Aim of the exercise: Using the word "acceleration" as the filter, copy each matching line from the records.

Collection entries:
• • • • • • •

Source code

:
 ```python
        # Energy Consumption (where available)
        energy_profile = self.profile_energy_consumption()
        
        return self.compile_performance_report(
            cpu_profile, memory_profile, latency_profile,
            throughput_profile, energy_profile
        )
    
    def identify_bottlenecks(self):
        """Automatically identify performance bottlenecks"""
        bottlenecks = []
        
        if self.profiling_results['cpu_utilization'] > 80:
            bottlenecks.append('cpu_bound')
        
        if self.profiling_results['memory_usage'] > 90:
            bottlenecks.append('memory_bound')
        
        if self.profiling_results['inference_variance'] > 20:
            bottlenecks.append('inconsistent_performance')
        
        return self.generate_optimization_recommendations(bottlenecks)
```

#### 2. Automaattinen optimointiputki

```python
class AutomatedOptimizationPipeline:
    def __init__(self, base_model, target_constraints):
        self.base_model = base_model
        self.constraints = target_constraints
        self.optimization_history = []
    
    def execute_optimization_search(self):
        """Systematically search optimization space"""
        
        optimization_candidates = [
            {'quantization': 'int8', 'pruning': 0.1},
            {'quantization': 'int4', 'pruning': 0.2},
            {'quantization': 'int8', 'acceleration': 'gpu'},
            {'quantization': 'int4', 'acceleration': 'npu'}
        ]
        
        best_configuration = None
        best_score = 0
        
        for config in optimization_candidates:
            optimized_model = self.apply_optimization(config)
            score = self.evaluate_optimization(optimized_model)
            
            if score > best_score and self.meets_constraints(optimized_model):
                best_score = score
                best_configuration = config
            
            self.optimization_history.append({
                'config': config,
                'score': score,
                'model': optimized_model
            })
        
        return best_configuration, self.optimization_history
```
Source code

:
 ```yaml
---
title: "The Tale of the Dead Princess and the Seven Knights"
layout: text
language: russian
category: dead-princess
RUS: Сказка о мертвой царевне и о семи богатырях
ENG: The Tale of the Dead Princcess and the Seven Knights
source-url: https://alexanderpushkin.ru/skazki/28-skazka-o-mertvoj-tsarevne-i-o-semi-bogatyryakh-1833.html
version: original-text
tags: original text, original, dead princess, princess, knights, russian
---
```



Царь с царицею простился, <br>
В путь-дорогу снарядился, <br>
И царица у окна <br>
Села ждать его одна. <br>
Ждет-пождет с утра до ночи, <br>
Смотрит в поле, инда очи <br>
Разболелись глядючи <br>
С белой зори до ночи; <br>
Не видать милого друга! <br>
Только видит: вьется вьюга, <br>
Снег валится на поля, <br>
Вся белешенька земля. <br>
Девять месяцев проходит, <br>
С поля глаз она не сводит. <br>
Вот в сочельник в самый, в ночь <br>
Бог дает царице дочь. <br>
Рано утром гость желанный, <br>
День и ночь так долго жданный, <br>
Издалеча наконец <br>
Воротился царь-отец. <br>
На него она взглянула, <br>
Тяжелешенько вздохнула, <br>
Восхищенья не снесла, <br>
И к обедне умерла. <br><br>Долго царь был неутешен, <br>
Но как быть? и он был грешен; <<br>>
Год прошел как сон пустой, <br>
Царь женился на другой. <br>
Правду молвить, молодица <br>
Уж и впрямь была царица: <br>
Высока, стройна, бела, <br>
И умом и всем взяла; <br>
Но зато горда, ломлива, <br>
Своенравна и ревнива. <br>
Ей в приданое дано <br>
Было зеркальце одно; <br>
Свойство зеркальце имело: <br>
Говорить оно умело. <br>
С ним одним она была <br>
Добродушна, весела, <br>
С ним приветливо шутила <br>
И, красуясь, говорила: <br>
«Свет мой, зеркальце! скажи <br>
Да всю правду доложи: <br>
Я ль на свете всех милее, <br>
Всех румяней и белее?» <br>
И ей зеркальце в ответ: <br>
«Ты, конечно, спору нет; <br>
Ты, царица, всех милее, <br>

• • • • • • •

Problem solution:
            {'quantization': 'int8', 'acceleration': 'gpu'},
            {'quantization': 'int4', 'acceleration': 'npu'}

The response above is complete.